Les cours du pétrole ont grimpé, le dollar américain s'est apprécié et les contrats à terme sur actions ont reflué lundi, les investisseurs devant composer avec des messages contradictoires concernant le conflit iranien et l'annonce d'une nouvelle fermeture du détroit d'Ormuz.

Lors des premiers échanges en Asie, le contrat à terme sur le baril de Brent a bondi d'environ 7% pour atteindre 96,85 dollars, tandis que les contrats à terme sur le S&P 500 ont cédé près de 0,9%.

L'euro s'affichait en baisse de 0,3% à 1,1735 dollar et le yen s'est replié d'environ 0,2% à 158,95 pour un dollar.

L'Iran a rejeté toute nouvelle discussion de paix avec les États-Unis, a rapporté dimanche l'agence de presse officielle, quelques heures après que le président américain Donald Trump a déclaré envoyer des émissaires pour des pourparlers au Pakistan, tout en menaçant de lancer de nouvelles frappes contre l'Iran si le pays n'acceptait pas ses conditions.

Les tensions se sont également accrues après que les États-Unis ont annoncé avoir saisi un cargo iranien qui tentait de forcer leur blocus. La remontée du dollar l'a extirpé des points bas atteints vendredi, lorsque l'annonce par l'Iran de l'ouverture du détroit avait propulsé les actions à la hausse et fait chuter les cours du brut.

"Bien que les nouvelles concernant la nouvelle fermeture du détroit d'Ormuz ne soient manifestement pas bonnes, que les attaques de navires soient préoccupantes et que les menaces de Trump envers les infrastructures iraniennes soient néfastes, le marché considère avant tout que, malgré tout, les deux parties continuent de dialoguer", a déclaré Michael Brown, stratège principal de recherche chez Pepperstone à Londres.

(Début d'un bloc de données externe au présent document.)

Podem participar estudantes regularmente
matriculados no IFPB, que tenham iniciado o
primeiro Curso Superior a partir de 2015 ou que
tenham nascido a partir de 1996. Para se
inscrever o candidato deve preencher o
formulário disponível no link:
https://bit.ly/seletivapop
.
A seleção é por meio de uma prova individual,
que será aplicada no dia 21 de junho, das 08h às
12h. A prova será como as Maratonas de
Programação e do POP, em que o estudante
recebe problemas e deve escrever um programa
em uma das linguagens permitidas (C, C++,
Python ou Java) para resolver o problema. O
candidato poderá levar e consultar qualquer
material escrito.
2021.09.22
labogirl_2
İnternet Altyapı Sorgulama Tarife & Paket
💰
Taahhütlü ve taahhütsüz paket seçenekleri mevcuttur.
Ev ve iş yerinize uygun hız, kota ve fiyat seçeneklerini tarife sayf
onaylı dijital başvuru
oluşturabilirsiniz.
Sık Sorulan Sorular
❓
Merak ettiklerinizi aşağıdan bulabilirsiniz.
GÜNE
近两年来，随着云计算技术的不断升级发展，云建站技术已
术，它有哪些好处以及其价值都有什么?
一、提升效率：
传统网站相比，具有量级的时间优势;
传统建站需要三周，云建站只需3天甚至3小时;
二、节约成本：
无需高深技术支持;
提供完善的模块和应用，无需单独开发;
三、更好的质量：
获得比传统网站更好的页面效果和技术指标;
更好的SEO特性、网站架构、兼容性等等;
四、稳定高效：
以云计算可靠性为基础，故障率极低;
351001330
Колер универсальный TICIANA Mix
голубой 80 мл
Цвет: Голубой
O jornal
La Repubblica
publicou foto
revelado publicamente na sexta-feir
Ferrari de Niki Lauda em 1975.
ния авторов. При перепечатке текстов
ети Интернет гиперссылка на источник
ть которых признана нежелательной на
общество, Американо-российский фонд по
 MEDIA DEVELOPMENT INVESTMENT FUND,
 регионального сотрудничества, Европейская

"Du point de vue des actions, je dirais probablement que nous allons effacer une part importante des gains observés vendredi, ce qui, avec le recul, témoignait d'un marché s'étant un peu emballé."

L'annonce par l'Iran de l'ouverture du détroit avait provoqué une envolée des actions et des obligations vendredi, ainsi qu'une chute des cours du pétrole, les investisseurs pariant sur la fin d'une guerre de sept semaines ayant paralysé le détroit d'Ormuz, artère vitale pour les expéditions mondiales de brut et de gaz.

"Maintenant qu'Ormuz est à nouveau fermé après avoir été ouvert environ 12 heures, on peut s'attendre à ce que l'essentiel du mouvement observé vendredi (sur les obligations) s'inverse", a ajouté M. Brown.

"S'il se confirme effectivement que l'Iran ne participera pas (aux discussions), on assistera à une réaction d'aversion au risque bien plus marquée que celle que nous observons actuellement."

LES MARCHÉS ONT REBONDIT LA SEMAINE DERNIÈRE

Les indices de Wall Street ont touché des sommets historiques vendredi, tandis que les obligations — qui, contrairement aux actions, sont encore loin d'avoir effacé leurs pertes depuis le début de la guerre — ont progressé alors que les prix du pétrole refluaient et que les investisseurs réduisaient leurs paris sur des hausses de taux de la Banque centrale européenne et de la Banque d'Angleterre.

Les actions américaines ont été soutenues tout au long de la semaine dernière par les attentes de résultats robustes au premier trimestre, dont l'essentiel sera publié cette semaine.

Le rendement de référence du Trésor américain à 10 ans a touché vendredi son plus bas niveau depuis la mi-mars.

Le dollar a reculé en fin de semaine dernière, les actifs refuges perdant de leur superbe, ce qui a entraîné l'indice dollar — qui mesure le billet vert face à un panier de devises comprenant le yen et l'euro — à son plus bas niveau en sept semaines. Il s'affichait en hausse de 0,2% tôt lundi lors des échanges asiatiques.

"Le risque est que le marché anticipe trop les événements... Le rallye de 13 jours sur le Nasdaq est un extrême. L'indice dollar a baissé lors de neuf des dix dernières séances", a souligné Marc Chandler de Bannockburn Capital Markets dans une note publiée dimanche.